=== Directive ===
With "Antalya" as the search word, show every line of the material that has it.

::: Extracted records :::

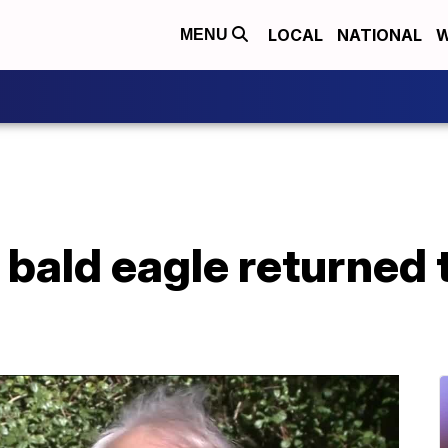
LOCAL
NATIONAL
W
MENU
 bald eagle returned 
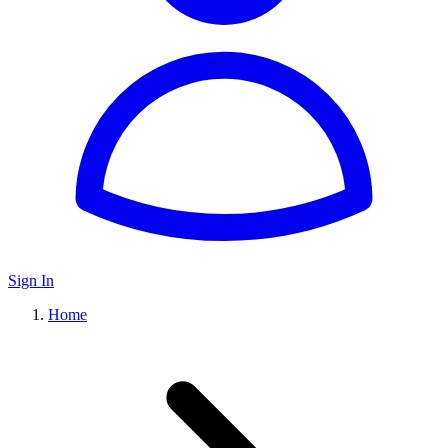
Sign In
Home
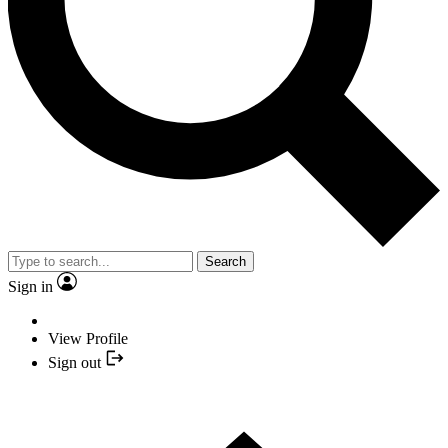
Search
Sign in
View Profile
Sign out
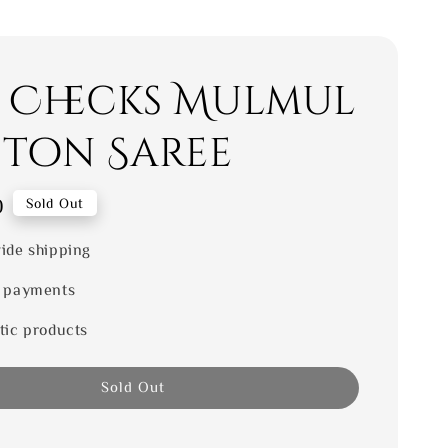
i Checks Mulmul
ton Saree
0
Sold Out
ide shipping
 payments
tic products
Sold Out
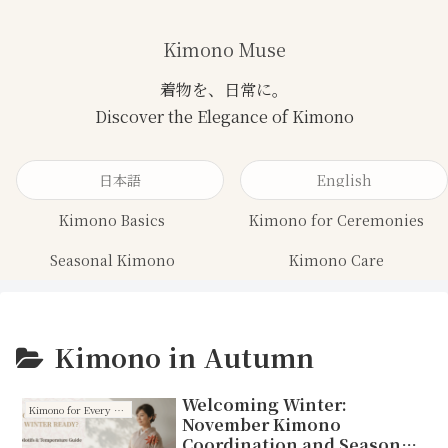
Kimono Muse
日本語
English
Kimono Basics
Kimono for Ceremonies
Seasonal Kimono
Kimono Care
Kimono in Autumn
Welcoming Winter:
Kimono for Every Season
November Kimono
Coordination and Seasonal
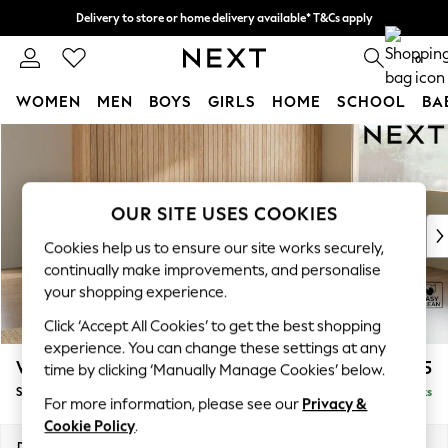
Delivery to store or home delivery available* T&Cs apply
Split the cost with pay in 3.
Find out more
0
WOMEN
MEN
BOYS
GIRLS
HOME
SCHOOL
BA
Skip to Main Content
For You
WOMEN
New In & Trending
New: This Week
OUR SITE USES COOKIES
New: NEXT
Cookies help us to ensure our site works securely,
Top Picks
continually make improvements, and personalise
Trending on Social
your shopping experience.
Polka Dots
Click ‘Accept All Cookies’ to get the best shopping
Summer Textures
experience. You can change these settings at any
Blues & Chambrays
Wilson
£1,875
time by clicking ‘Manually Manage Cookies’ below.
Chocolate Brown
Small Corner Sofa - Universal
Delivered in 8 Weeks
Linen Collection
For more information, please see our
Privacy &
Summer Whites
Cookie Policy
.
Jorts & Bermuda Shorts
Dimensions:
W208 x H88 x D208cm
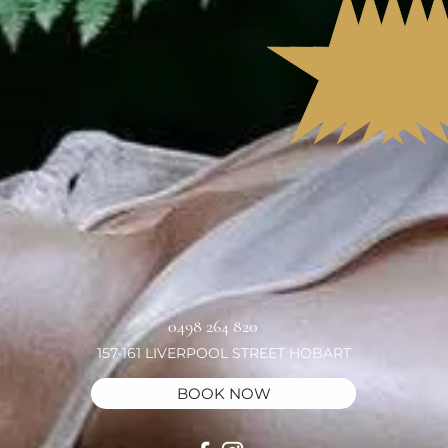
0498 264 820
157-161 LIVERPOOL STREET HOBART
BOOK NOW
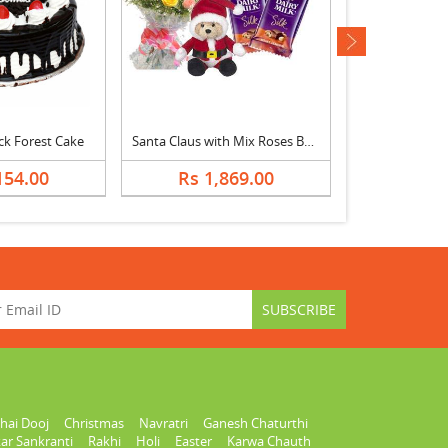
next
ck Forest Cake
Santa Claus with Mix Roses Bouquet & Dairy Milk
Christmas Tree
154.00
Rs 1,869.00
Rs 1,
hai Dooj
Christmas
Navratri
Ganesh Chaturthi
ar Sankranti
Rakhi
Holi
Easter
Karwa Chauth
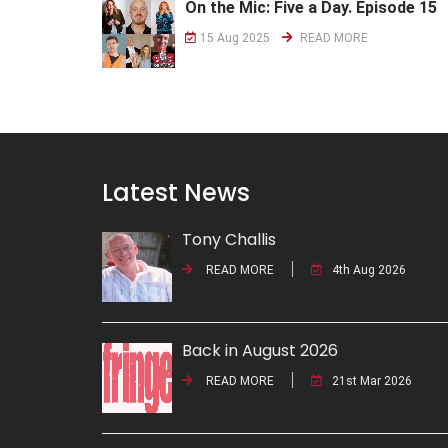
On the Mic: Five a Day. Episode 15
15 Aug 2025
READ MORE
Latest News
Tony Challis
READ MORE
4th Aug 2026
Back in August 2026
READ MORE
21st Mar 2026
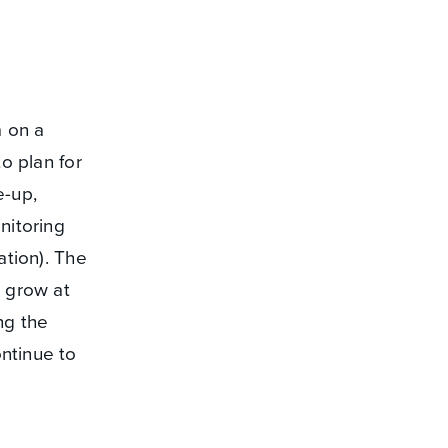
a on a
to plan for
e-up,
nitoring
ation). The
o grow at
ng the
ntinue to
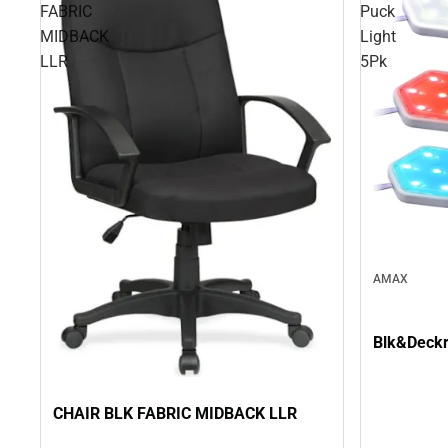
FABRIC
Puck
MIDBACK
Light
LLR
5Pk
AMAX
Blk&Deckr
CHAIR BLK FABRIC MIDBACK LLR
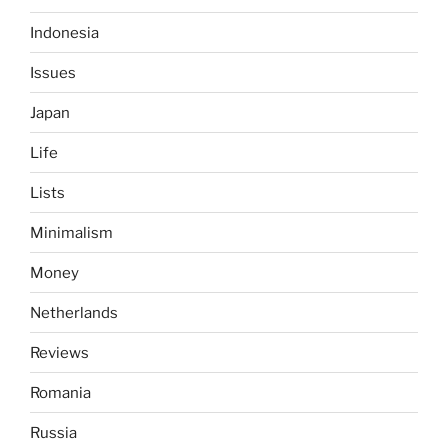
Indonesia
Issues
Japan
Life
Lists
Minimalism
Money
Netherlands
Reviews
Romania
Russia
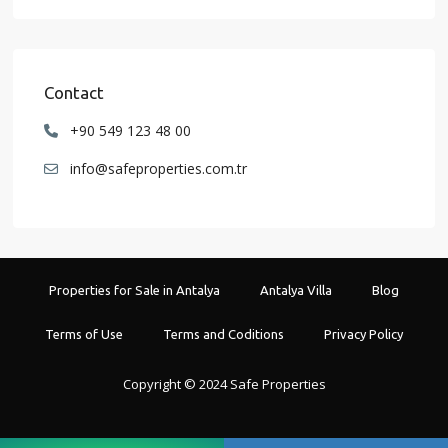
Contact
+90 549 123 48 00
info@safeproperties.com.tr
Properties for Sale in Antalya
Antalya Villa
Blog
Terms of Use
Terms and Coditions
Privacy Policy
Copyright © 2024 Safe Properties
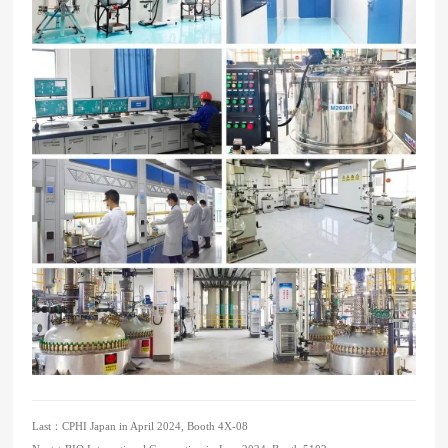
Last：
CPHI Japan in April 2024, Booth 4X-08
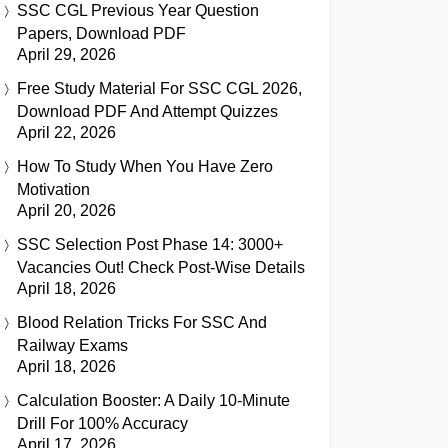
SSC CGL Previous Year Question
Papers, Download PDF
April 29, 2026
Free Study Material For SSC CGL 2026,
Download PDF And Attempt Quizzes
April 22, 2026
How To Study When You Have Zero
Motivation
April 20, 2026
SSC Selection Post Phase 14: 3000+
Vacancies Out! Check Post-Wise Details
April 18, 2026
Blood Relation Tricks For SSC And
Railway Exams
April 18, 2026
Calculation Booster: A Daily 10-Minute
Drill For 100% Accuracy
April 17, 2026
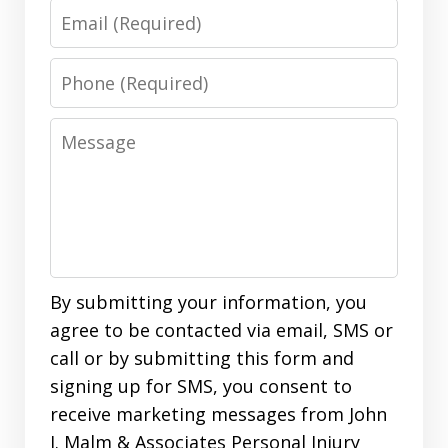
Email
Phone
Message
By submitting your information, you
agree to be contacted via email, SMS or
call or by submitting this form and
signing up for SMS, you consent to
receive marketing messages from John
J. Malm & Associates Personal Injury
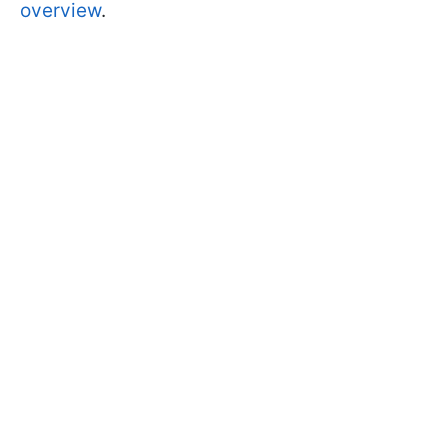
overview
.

:::
::: Extracted records :::

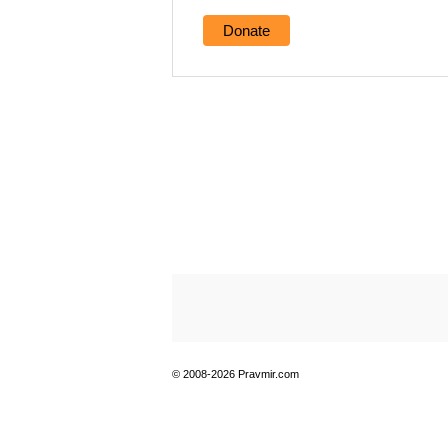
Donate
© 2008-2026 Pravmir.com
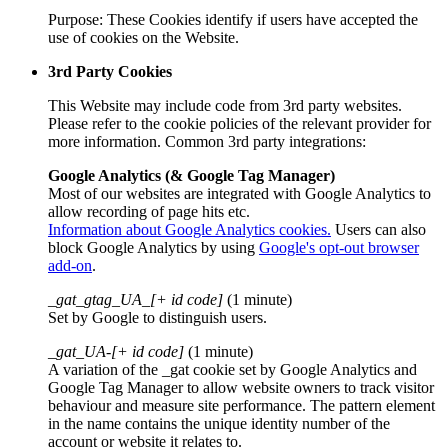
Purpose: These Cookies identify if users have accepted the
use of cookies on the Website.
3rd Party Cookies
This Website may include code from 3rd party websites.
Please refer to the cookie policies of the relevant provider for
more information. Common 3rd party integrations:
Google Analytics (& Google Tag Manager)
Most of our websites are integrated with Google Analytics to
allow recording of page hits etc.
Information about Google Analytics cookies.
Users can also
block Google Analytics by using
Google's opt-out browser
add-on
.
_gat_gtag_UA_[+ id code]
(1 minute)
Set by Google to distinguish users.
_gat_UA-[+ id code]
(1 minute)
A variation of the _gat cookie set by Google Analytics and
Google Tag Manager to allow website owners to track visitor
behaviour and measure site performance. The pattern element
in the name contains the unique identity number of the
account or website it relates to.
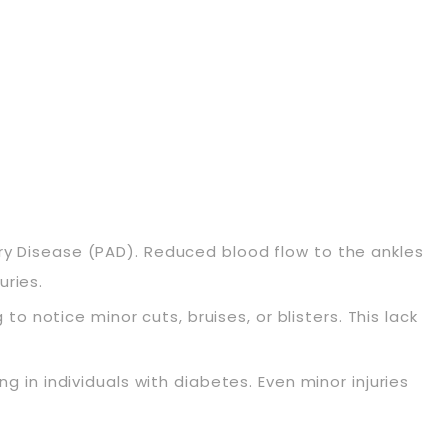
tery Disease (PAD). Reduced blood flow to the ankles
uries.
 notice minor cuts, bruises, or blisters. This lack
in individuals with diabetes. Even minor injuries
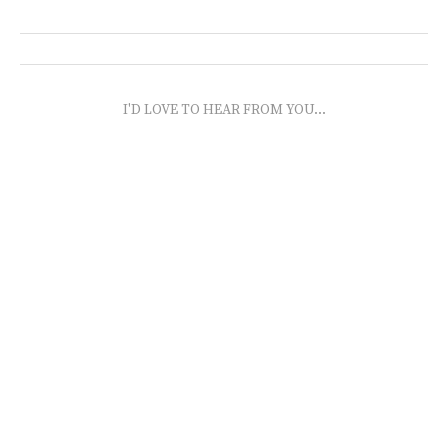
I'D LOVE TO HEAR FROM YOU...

:::
::: Extracted records :::

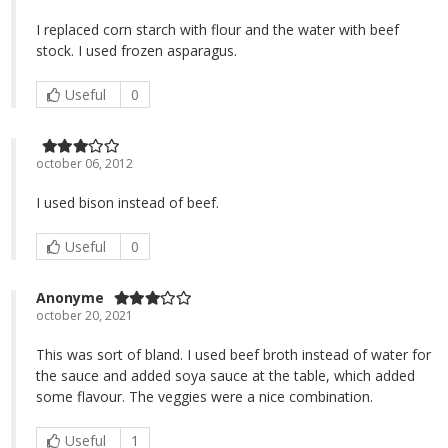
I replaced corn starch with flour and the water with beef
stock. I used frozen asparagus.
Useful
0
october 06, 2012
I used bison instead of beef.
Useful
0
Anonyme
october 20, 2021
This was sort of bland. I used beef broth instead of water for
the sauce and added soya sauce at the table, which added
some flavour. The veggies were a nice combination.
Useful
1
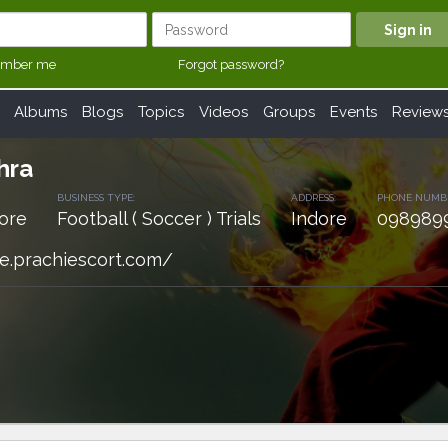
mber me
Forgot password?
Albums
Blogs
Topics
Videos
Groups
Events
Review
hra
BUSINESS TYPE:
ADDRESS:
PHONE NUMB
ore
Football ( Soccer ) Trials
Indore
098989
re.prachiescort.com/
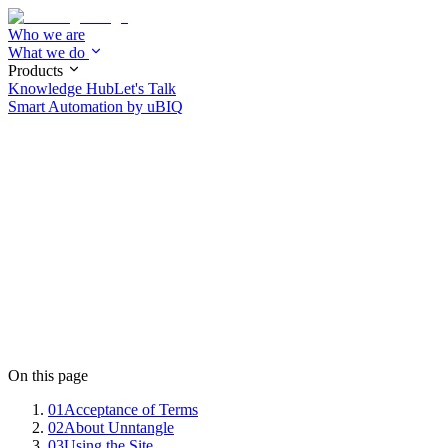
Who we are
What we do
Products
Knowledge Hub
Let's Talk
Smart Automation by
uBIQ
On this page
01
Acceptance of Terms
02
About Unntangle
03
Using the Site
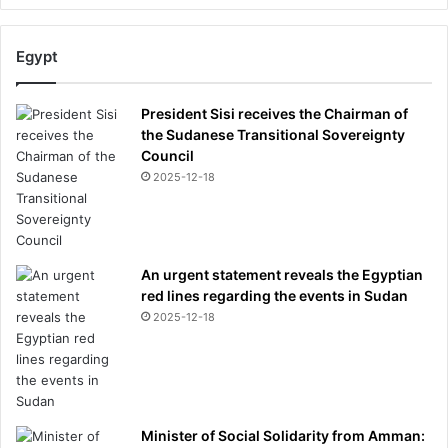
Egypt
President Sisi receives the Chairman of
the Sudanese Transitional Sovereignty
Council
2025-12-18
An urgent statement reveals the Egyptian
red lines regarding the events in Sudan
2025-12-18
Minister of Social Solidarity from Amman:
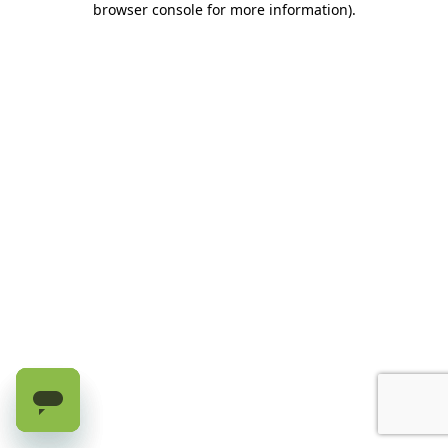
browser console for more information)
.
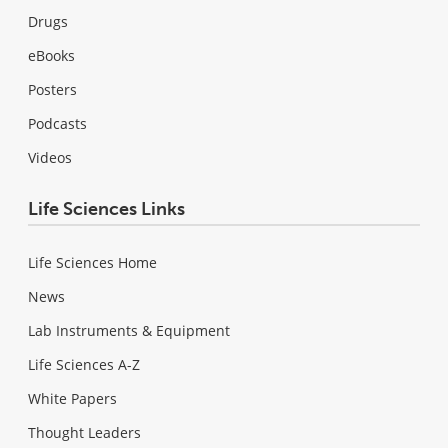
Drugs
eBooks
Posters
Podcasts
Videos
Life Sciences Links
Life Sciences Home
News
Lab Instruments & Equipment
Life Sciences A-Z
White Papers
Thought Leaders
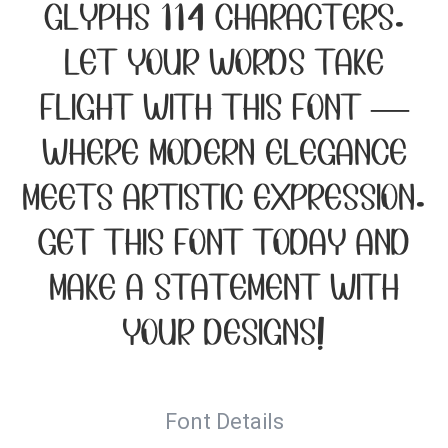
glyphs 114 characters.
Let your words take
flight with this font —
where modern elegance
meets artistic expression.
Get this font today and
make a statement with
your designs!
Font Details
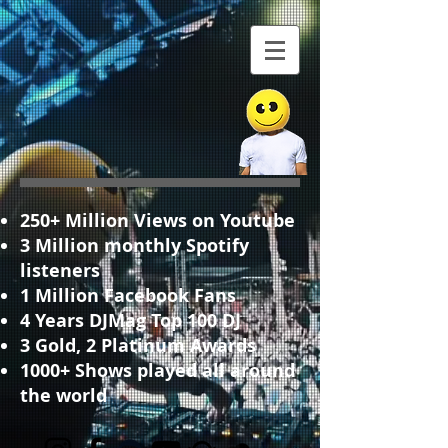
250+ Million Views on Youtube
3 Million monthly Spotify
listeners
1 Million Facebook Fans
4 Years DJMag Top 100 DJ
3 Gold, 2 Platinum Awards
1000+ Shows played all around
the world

:::

=== Written response ===
Properties for Sale in Antalya
Antalya Villa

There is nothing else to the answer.